> [WORK REQUIRED]: Your answer is the line containing "(IHC) of unremarkable" plus every line after it to the end of the data below, transcribed exactly and with nothing else.

> [RECORDED INFORMATION]:
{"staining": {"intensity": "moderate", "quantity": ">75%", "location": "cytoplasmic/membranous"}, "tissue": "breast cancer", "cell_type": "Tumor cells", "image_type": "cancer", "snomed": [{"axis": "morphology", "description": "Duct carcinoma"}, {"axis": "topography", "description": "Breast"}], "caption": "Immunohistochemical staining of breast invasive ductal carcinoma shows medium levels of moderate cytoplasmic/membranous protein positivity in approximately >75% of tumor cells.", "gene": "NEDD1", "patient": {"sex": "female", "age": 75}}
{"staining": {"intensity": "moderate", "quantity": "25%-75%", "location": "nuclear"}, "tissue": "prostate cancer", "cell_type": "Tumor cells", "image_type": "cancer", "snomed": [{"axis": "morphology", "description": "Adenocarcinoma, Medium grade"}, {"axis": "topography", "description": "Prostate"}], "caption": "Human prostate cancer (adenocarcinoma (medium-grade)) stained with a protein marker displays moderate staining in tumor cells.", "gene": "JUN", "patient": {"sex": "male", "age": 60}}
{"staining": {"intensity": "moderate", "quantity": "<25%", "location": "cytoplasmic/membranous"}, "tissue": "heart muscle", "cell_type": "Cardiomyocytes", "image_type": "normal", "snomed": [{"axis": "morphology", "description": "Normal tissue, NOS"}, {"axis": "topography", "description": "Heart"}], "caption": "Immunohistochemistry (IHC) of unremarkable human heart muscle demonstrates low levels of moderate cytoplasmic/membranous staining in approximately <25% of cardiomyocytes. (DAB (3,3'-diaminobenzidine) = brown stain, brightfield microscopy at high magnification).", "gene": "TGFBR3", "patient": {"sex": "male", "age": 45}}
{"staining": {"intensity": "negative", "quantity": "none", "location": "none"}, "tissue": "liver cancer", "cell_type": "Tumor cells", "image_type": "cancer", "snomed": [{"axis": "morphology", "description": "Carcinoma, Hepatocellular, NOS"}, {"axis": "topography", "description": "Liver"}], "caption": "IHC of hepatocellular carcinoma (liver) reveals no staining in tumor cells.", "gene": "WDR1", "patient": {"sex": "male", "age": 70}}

> [REPLY TO THE EXERCISE]:
{"staining": {"intensity": "moderate", "quantity": "<25%", "location": "cytoplasmic/membranous"}, "tissue": "heart muscle", "cell_type": "Cardiomyocytes", "image_type": "normal", "snomed": [{"axis": "morphology", "description": "Normal tissue, NOS"}, {"axis": "topography", "description": "Heart"}], "caption": "Immunohistochemistry (IHC) of unremarkable human heart muscle demonstrates low levels of moderate cytoplasmic/membranous staining in approximately <25% of cardiomyocytes. (DAB (3,3'-diaminobenzidine) = brown stain, brightfield microscopy at high magnification).", "gene": "TGFBR3", "patient": {"sex": "male", "age": 45}}
{"staining": {"intensity": "negative", "quantity": "none", "location": "none"}, "tissue": "liver cancer", "cell_type": "Tumor cells", "image_type": "cancer", "snomed": [{"axis": "morphology", "description": "Carcinoma, Hepatocellular, NOS"}, {"axis": "topography", "description": "Liver"}], "caption": "IHC of hepatocellular carcinoma (liver) reveals no staining in tumor cells.", "gene": "WDR1", "patient": {"sex": "male", "age": 70}}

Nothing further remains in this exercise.